We drink too much, smoke too much, spend too recklessly, laugh too little, drive too fast, get too angry, stay up too late, get up too tired, read too little, watch TV too much, and pray too seldom. We have multiplied our possessions, but reduced our values. We talk too much, love too seldom, and hate too often. We've learned how to make a living, but not a life. We've added years to life not life to years. We've been all the way to the moon and back, but have trouble crossing the street to meet a new neighbor. We conquered outer space but not inner space. We've done larger things, but not better things.

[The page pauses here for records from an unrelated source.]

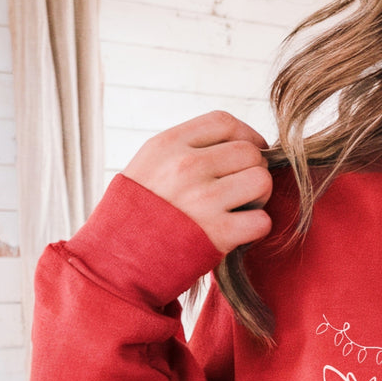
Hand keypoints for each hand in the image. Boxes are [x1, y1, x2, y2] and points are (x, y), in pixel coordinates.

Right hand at [122, 110, 273, 253]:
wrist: (119, 259)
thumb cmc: (138, 213)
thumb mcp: (149, 165)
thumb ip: (187, 149)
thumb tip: (235, 142)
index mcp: (168, 144)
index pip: (224, 122)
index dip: (246, 135)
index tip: (248, 153)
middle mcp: (186, 166)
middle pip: (249, 151)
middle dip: (254, 169)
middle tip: (242, 189)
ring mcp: (203, 200)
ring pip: (262, 181)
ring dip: (261, 196)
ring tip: (242, 207)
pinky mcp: (219, 234)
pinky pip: (262, 220)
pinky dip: (258, 227)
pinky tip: (240, 231)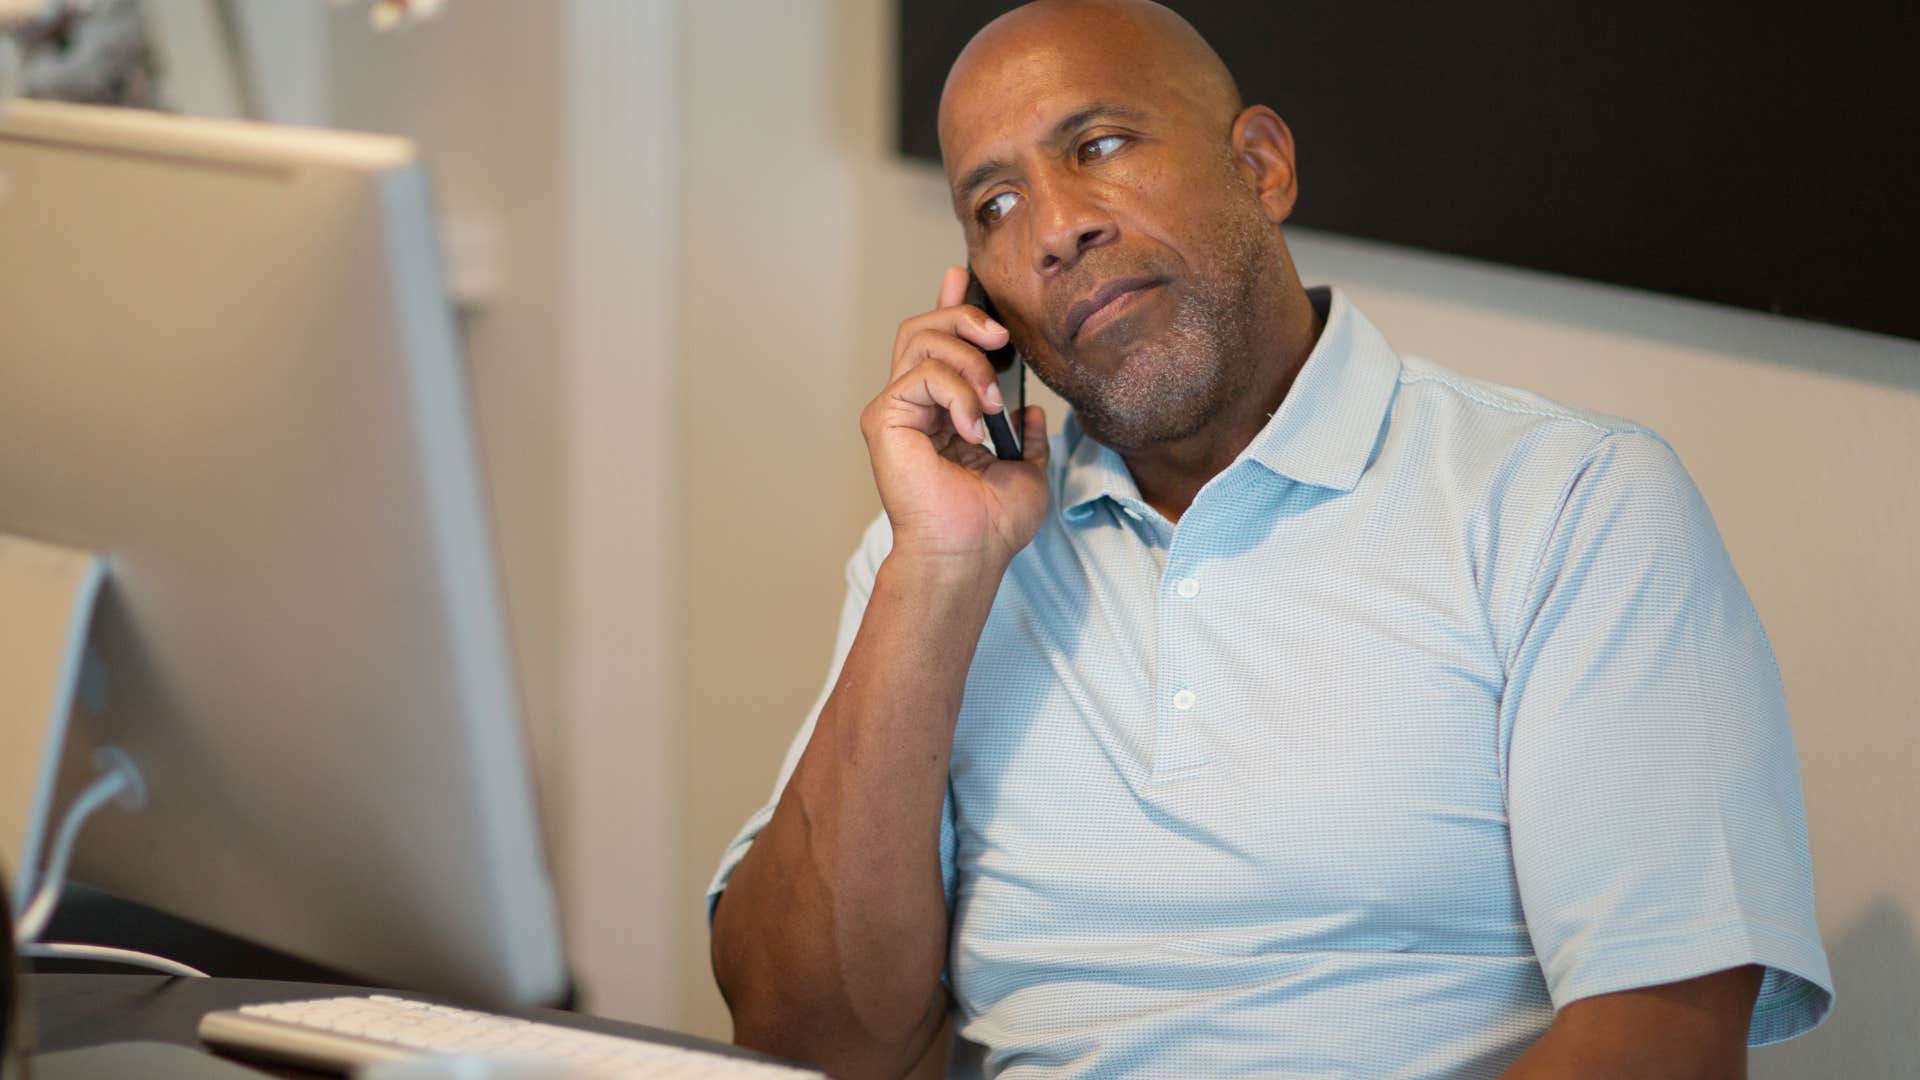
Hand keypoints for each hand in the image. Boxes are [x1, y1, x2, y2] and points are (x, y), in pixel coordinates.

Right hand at [861, 266, 1050, 570]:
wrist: (970, 554)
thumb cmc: (991, 524)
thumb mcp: (1026, 469)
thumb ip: (1025, 434)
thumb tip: (1029, 406)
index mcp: (942, 411)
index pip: (938, 345)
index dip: (950, 307)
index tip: (964, 279)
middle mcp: (913, 405)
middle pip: (924, 328)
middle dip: (966, 319)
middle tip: (1001, 338)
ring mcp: (895, 409)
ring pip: (921, 340)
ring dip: (969, 362)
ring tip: (990, 405)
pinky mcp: (884, 418)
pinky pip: (921, 374)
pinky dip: (957, 393)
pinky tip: (972, 428)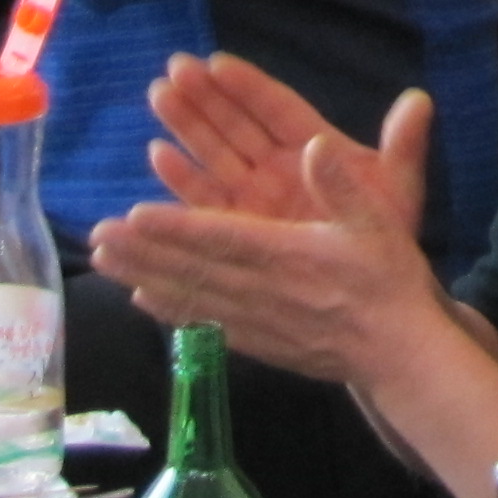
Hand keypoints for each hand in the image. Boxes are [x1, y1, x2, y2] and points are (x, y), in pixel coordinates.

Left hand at [90, 84, 441, 386]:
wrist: (399, 352)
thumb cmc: (389, 280)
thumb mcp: (378, 220)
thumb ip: (342, 183)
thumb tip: (313, 144)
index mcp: (290, 255)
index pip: (222, 238)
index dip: (176, 228)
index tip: (135, 216)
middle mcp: (264, 290)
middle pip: (193, 269)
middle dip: (143, 252)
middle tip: (99, 237)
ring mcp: (257, 321)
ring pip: (190, 296)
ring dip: (144, 278)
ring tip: (104, 263)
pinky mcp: (258, 343)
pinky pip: (206, 325)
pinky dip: (172, 312)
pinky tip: (144, 302)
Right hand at [146, 57, 429, 239]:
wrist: (373, 291)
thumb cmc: (387, 232)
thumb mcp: (399, 188)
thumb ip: (404, 146)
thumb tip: (420, 100)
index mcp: (315, 149)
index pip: (277, 108)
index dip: (249, 85)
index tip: (217, 62)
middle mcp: (279, 167)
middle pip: (237, 124)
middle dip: (206, 96)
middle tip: (174, 68)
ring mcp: (256, 197)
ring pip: (215, 154)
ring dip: (187, 126)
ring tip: (159, 94)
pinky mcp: (239, 229)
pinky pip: (206, 200)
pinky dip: (183, 179)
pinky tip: (158, 155)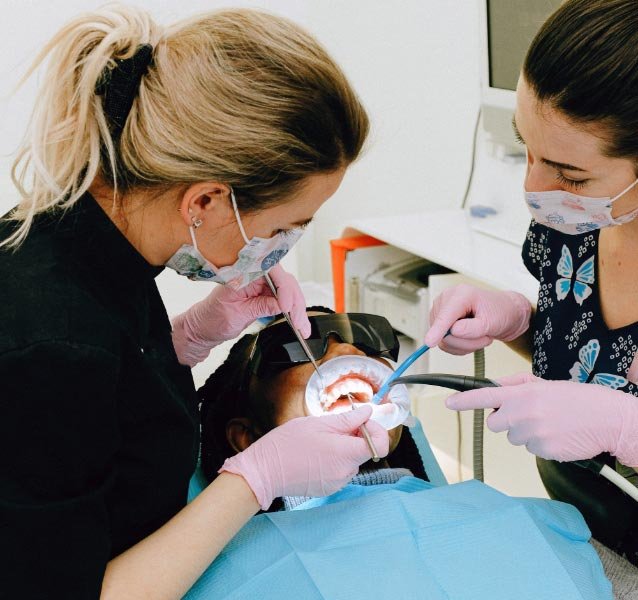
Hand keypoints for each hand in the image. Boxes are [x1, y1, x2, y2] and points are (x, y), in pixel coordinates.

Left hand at [172, 264, 309, 366]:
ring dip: (298, 309)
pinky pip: (285, 299)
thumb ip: (260, 307)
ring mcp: (262, 283)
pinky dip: (294, 311)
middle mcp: (254, 274)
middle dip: (294, 301)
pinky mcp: (266, 294)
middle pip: (284, 280)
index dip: (282, 287)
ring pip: (289, 290)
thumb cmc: (211, 319)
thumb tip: (282, 305)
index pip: (269, 270)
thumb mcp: (235, 315)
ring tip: (303, 328)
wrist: (203, 328)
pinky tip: (299, 323)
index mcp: (241, 272)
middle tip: (299, 322)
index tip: (285, 306)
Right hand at [219, 405, 389, 509]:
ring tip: (319, 441)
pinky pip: (340, 470)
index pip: (379, 446)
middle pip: (364, 451)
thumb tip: (368, 413)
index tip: (362, 422)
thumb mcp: (317, 423)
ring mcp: (337, 483)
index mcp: (345, 453)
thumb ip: (347, 419)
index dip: (376, 431)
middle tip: (334, 427)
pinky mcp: (328, 488)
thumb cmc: (286, 444)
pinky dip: (334, 460)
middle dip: (355, 436)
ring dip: (343, 449)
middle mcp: (345, 472)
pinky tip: (315, 454)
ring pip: (352, 460)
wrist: (264, 471)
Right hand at [424, 284, 531, 354]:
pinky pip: (444, 343)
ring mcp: (441, 311)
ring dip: (464, 345)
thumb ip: (473, 328)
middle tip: (484, 338)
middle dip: (465, 341)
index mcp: (461, 294)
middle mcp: (446, 299)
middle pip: (444, 332)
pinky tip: (471, 337)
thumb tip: (453, 331)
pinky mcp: (440, 322)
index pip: (446, 315)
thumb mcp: (492, 322)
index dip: (438, 329)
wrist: (504, 313)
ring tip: (479, 336)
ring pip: (443, 340)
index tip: (429, 341)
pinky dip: (460, 346)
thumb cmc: (500, 312)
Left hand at [445, 372, 637, 464]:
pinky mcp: (543, 450)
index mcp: (522, 394)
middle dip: (505, 421)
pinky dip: (540, 444)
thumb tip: (495, 388)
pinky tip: (556, 435)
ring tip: (549, 423)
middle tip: (528, 415)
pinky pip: (531, 449)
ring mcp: (532, 433)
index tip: (449, 403)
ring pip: (513, 438)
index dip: (464, 401)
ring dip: (525, 433)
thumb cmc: (576, 399)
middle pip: (494, 424)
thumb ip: (516, 385)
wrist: (607, 419)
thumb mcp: (544, 384)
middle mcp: (523, 413)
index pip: (485, 396)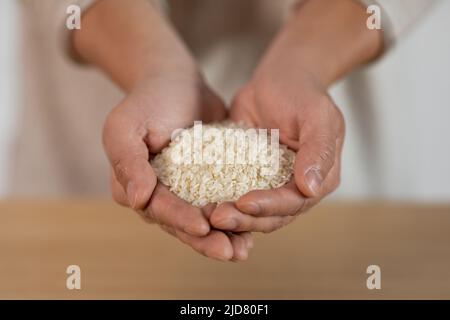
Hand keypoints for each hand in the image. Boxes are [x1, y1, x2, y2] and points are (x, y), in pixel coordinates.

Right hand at [103, 71, 252, 260]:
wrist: (177, 81)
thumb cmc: (148, 100)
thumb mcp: (126, 126)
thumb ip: (128, 162)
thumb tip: (136, 201)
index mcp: (134, 186)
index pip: (158, 209)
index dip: (180, 220)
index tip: (203, 226)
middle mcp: (157, 194)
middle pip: (181, 224)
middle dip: (205, 240)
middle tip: (230, 252)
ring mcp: (183, 191)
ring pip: (203, 220)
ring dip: (223, 236)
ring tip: (244, 250)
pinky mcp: (206, 183)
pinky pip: (220, 203)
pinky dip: (235, 216)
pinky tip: (253, 228)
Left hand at [210, 0, 381, 232]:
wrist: (278, 80)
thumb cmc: (301, 93)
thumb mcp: (317, 116)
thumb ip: (318, 151)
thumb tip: (310, 189)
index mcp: (319, 179)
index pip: (295, 202)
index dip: (270, 206)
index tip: (243, 204)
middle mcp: (296, 188)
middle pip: (272, 215)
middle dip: (246, 219)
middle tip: (217, 217)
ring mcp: (272, 185)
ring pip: (253, 212)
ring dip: (233, 217)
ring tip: (208, 215)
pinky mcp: (249, 177)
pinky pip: (236, 194)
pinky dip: (222, 201)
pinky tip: (202, 205)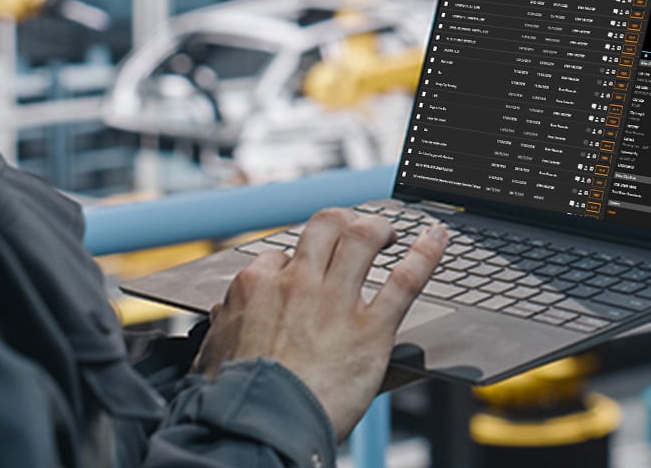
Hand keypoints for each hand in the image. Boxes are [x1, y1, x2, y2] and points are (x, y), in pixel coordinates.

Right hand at [193, 208, 446, 440]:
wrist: (257, 429)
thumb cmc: (233, 399)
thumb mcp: (213, 352)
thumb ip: (224, 326)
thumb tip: (223, 314)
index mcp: (257, 287)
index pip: (281, 254)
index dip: (296, 260)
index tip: (305, 268)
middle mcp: (298, 283)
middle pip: (325, 226)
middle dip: (342, 221)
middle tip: (352, 230)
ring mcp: (336, 302)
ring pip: (362, 239)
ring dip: (379, 228)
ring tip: (388, 232)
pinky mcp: (370, 329)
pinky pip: (404, 281)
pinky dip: (426, 255)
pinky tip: (436, 239)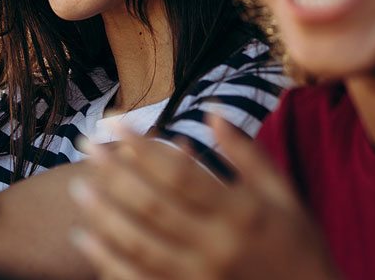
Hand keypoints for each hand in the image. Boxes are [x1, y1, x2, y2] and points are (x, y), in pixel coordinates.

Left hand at [71, 117, 341, 279]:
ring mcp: (199, 279)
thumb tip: (211, 112)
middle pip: (152, 204)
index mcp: (239, 211)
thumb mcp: (282, 193)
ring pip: (139, 243)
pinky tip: (86, 237)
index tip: (113, 122)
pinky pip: (139, 279)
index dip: (141, 146)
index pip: (178, 172)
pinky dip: (108, 260)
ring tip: (77, 186)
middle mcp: (215, 245)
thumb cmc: (297, 244)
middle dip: (113, 172)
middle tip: (85, 145)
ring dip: (104, 213)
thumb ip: (246, 152)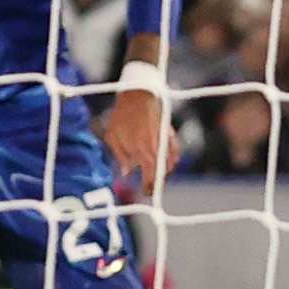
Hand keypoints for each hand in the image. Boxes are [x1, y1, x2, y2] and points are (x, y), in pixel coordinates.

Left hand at [107, 85, 178, 201]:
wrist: (137, 96)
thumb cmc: (122, 116)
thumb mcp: (113, 137)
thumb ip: (121, 157)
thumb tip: (128, 173)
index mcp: (141, 151)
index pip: (151, 176)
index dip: (150, 187)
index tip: (147, 192)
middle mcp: (156, 148)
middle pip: (163, 172)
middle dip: (157, 181)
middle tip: (150, 185)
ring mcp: (165, 141)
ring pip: (170, 163)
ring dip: (164, 171)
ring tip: (154, 174)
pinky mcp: (170, 134)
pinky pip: (174, 152)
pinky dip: (171, 159)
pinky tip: (164, 162)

We've cleaned up the air, but polluted the soul. We've conquered the atom, but not our prejudice. We write more, but learn less. We plan more, but accomplish less. We've learned to rush, but not to wait. We build more computers to hold more information, to produce more copies than ever, but we communicate less and less.
These are the times of fast foods and slow digestion, big men and small character, steep profits and shallow relationships. These are the days of two incomes but more divorce, fancier houses, but broken homes. These are days of quick trips, disposable diapers, throwaway morality, one night stands, overweight bodies, and pills that do everything from cheer, to quiet, to kill. It is a time when there is much in the showroom window and nothing in the stockroom. A time when technology can bring this letter to you, and a time when you can choose either to share this insight, or to just hit delete.
Remember, spend some time with your loved ones, because they are not going to be around forever. Remember, say a kind word to someone who looks up to you in awe, because that little person soon will grow up and leave your side. Remember, to give a warm hug to the one next to you, because that is the only treasure you can give with your heart and it doesn't cost a cent.
Remember, to say, “I love you” to your partner and your loved ones, but most of all mean it. A kiss and an embrace will mend hurt when it comes from deep inside of you. Remember to hold hands and cherish the moment for someday that person will not be there again. Give time to love, give time to speak, and give time to share the precious thoughts in your mind.
Life is not measured by the number of breaths we take, but by the moments that take our breath away.
P.S. Heartfelt gratitude to our frontliners who risk their health and sanity everyday for the greater good. You are our heroes.